## [Your assignment]
For the material below, return exactly the lines starting at the one holding "shows no significant" and ending at the one holding "staining of benign", counting both as part of the range.

## [Listed entries]
'''

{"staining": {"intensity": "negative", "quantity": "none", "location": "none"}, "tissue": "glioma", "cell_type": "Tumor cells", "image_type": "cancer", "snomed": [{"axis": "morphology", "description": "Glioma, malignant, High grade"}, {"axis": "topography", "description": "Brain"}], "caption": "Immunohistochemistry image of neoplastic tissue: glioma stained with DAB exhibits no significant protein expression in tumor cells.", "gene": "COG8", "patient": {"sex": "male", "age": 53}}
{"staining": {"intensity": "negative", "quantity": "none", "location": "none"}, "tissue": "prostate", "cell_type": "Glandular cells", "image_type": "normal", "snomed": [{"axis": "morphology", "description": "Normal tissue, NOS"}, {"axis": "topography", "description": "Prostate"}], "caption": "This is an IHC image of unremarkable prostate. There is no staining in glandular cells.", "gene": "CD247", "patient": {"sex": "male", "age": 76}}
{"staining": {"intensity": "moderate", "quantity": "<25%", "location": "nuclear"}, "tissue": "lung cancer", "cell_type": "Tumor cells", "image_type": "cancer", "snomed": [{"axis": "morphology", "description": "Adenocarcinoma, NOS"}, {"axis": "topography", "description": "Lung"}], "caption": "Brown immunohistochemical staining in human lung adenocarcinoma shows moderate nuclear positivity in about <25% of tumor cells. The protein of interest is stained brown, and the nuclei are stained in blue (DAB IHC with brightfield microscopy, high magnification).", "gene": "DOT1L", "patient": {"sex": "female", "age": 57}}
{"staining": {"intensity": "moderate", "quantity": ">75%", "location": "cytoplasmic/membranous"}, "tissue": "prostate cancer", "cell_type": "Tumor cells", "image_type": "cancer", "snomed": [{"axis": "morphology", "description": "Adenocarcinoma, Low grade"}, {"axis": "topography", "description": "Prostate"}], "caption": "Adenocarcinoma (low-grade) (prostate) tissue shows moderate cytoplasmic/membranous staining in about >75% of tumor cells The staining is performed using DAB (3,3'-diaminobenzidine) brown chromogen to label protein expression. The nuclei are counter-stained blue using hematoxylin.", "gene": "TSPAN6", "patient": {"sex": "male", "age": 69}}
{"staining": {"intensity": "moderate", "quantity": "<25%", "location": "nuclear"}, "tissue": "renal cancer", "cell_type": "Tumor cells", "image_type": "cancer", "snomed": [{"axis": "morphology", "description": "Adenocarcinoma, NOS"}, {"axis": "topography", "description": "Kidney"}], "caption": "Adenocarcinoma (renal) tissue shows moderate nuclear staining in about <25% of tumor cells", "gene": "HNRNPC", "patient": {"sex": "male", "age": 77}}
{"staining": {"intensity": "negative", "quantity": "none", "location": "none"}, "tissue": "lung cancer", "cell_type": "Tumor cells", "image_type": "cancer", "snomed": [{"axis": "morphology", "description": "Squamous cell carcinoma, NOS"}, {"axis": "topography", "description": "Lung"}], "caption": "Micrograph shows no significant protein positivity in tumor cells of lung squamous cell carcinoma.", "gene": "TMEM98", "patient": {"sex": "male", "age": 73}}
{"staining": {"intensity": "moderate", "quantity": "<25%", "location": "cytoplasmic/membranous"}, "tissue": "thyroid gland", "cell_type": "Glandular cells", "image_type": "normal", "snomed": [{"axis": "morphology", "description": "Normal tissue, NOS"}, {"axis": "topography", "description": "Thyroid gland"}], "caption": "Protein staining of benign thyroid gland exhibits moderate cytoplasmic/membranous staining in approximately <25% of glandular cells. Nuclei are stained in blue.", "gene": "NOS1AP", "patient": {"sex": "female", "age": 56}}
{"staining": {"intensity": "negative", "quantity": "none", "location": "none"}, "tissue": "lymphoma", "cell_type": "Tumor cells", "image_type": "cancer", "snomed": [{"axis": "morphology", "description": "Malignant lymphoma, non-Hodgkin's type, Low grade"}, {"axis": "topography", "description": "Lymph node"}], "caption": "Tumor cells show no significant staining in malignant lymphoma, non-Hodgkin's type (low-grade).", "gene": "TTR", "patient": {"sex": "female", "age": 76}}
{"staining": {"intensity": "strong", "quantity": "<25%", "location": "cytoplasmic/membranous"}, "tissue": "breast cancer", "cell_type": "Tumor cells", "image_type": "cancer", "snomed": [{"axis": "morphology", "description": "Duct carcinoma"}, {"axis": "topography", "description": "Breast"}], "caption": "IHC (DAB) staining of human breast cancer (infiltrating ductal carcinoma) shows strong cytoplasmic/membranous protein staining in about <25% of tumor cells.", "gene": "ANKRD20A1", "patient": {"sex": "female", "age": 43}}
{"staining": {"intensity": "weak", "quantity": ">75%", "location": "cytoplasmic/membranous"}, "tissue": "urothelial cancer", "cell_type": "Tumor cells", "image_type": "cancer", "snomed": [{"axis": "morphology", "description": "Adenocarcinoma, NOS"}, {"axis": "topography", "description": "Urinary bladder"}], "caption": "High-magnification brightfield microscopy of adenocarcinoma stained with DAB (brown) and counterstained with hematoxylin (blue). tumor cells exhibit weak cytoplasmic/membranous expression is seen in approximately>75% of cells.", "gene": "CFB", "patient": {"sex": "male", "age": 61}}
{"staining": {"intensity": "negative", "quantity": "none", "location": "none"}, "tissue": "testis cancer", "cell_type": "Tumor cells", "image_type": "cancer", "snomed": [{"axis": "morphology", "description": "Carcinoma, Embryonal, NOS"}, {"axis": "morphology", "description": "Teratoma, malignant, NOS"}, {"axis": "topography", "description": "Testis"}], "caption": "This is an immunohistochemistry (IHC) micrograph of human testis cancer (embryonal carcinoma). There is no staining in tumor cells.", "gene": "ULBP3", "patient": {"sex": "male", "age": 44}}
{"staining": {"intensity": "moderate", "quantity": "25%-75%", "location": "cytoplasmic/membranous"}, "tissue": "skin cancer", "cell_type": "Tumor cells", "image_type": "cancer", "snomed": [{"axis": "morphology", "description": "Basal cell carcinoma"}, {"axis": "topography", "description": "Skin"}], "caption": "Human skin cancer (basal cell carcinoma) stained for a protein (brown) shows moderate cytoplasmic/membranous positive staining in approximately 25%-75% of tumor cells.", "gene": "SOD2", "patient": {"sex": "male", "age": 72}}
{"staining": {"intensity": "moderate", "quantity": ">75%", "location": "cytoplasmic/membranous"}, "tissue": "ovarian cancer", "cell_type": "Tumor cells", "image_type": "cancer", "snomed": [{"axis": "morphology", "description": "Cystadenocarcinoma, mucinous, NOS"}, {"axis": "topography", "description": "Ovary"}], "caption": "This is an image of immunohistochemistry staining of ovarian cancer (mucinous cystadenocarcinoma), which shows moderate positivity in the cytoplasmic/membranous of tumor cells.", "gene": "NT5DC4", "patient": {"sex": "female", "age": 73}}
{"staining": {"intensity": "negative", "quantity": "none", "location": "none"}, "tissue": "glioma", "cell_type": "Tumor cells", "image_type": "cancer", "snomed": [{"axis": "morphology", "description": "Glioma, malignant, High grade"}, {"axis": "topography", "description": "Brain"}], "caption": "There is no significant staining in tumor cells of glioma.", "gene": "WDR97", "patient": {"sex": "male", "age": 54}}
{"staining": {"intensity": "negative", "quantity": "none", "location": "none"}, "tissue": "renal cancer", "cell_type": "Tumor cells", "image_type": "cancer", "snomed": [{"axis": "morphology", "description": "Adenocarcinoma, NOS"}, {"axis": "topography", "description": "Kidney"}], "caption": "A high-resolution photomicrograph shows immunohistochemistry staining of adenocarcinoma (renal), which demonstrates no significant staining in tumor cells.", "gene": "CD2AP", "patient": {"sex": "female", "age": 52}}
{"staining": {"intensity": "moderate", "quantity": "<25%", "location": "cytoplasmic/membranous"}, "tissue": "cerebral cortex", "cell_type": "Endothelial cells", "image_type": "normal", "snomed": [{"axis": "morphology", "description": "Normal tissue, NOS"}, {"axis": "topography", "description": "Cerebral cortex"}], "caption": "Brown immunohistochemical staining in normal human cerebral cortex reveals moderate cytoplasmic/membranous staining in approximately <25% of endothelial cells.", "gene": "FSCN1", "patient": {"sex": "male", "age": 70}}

'''

## [Completed exercise]
{"staining": {"intensity": "negative", "quantity": "none", "location": "none"}, "tissue": "lung cancer", "cell_type": "Tumor cells", "image_type": "cancer", "snomed": [{"axis": "morphology", "description": "Squamous cell carcinoma, NOS"}, {"axis": "topography", "description": "Lung"}], "caption": "Micrograph shows no significant protein positivity in tumor cells of lung squamous cell carcinoma.", "gene": "TMEM98", "patient": {"sex": "male", "age": 73}}
{"staining": {"intensity": "moderate", "quantity": "<25%", "location": "cytoplasmic/membranous"}, "tissue": "thyroid gland", "cell_type": "Glandular cells", "image_type": "normal", "snomed": [{"axis": "morphology", "description": "Normal tissue, NOS"}, {"axis": "topography", "description": "Thyroid gland"}], "caption": "Protein staining of benign thyroid gland exhibits moderate cytoplasmic/membranous staining in approximately <25% of glandular cells. Nuclei are stained in blue.", "gene": "NOS1AP", "patient": {"sex": "female", "age": 56}}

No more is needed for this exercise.